Humans aren't the only ones either.
Recently it seems more of our pets are becoming afflicted with various cancers and tumors too. Nearly all of us have lost a cat or dog to some form of cancer.
Have you ever stopped and wondered why?
And the more I ask questions the more I learn about the world around us.
Recently I've seen three documentaries that I recommend you watch. They'll probably scare the hell out of you - I know they scared me..
Tar Creek is available on NetFlix and tells the story of the world's biggest EPA Superfund site. Located in Pitcher, Oklahoma, piles of rock and chemicals left behind from mining companies dot the landscape - covering nearly 50 square miles. To date the government has spent over $250 Million trying to clean up the mess. The situation is so bad the EPA has classified the entire area as the most toxic place in America.
Another amazing film also available on NetFlix is The Atomic States of America. While being touted as "clean and safe" energy, nuclear power doesn't come without risk. Dozens of reactors are churning out tons of radiation per year into the communities that surround them. This documentary chronicles the cancer clusters that surround various still operating plants in the US.
For those of you with HBO, I recommend checking out Toxic Hot Seat. The doc begins with a San Francisco fireman telling his horrific story of developing a rare form of cancer which is later revealed to be caused by chemicals released by flame retardent materials found in nearly all of our furniture. Working in conjunction with the Chicago Tribune, the film exposes a dark conspiracy led by big tobacco to knowingly load up our homes with ridiculous amounts of chemicals known to cause cancer.
Think we're "safe" living in Ohio? Not quite.
Stark county has it's own EPA Superfund site. Right off of 619 and Cleveland Avenue is an old landfill that has been leaking over a million gallons of old industrial waste into the ground since 1959. In 2009 the property went up for sale and there was talk about making it public park land (???).
Just down I-77 south sits another potential cancer disaster - Dover Chemical.
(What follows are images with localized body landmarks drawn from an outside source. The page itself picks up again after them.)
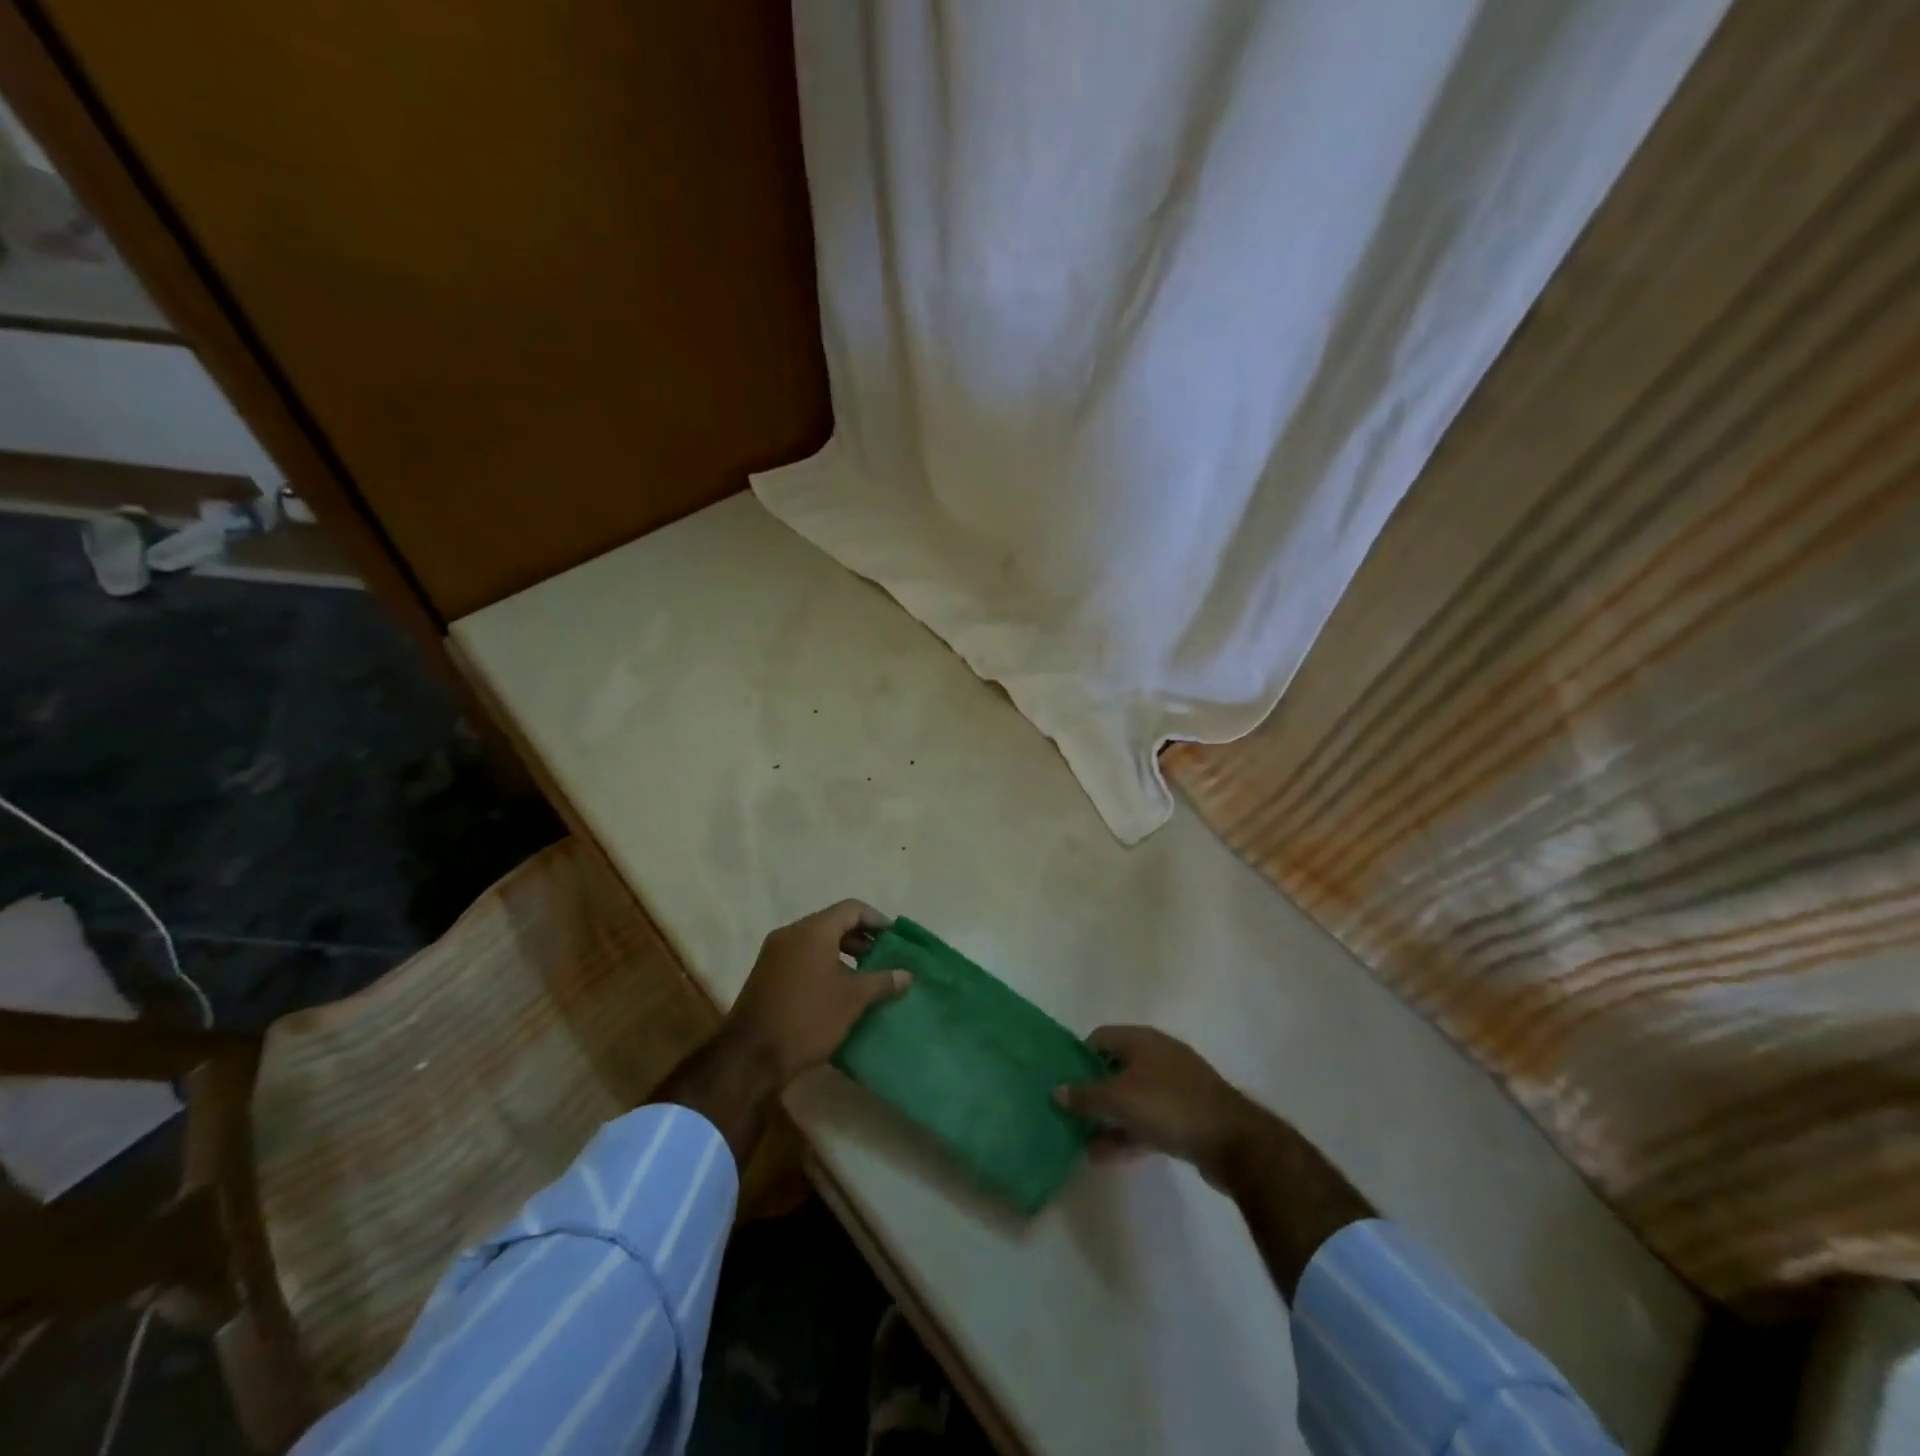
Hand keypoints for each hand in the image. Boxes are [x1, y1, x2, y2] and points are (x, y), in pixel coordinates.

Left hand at [725, 900, 910, 1085]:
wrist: (751, 1056)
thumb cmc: (808, 1018)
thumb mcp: (853, 1000)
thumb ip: (882, 981)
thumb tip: (907, 974)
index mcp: (813, 930)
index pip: (852, 909)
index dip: (877, 920)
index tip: (895, 940)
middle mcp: (791, 933)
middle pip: (833, 922)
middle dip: (861, 938)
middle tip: (883, 958)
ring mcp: (774, 953)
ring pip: (816, 941)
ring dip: (842, 952)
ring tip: (863, 977)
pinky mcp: (765, 973)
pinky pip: (801, 956)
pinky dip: (822, 963)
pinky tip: (836, 989)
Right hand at [1054, 1025, 1262, 1181]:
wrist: (1233, 1141)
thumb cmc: (1169, 1106)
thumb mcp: (1119, 1100)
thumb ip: (1085, 1096)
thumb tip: (1056, 1090)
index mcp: (1142, 1040)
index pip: (1100, 1038)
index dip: (1078, 1057)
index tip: (1063, 1081)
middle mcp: (1158, 1056)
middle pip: (1115, 1069)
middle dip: (1093, 1092)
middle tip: (1069, 1114)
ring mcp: (1175, 1086)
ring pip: (1132, 1098)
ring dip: (1108, 1119)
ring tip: (1082, 1142)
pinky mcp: (1186, 1115)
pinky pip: (1148, 1120)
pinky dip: (1128, 1134)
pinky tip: (1106, 1157)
You can see it right from the highway, and this particular site has been causing environmental problems for years. It's even been called one of the most toxic sites in Ohio. A pollution risk assessment site called Scorecard says the chemicals released into the air and water from DoverChem rank the cancer risk upwards of 90 - 100 percent for people and pets ingesting the release, which is listed as carbon tetrachloride.
Currently three cancer clusters are being researched in Ohio. The most infamous is in a small town in the western part of the state called Clyde. Whirlpool operated a plant there until 2006. It is believed PCB's leeched into the groundwater and are responsible for 35 children developing cancer since the mid 1990s. A group of residents have taken up two class action lawsuits against Whirlpool Corporation, but one was dismissed at the beginning of November. Learn more here at their official facebook page.
While you and I aren't allowed to knowingly dump any chemical into the ground without possibly being arrested and jailed, for some reason we allow corporations to dump without little or any consequence. It sickens me that companies can ruin the health of innocent people and the worst that can happen is that company may be fined.
Does it bother you things happening right in your backyard can make you, your family and pets, even your children sick?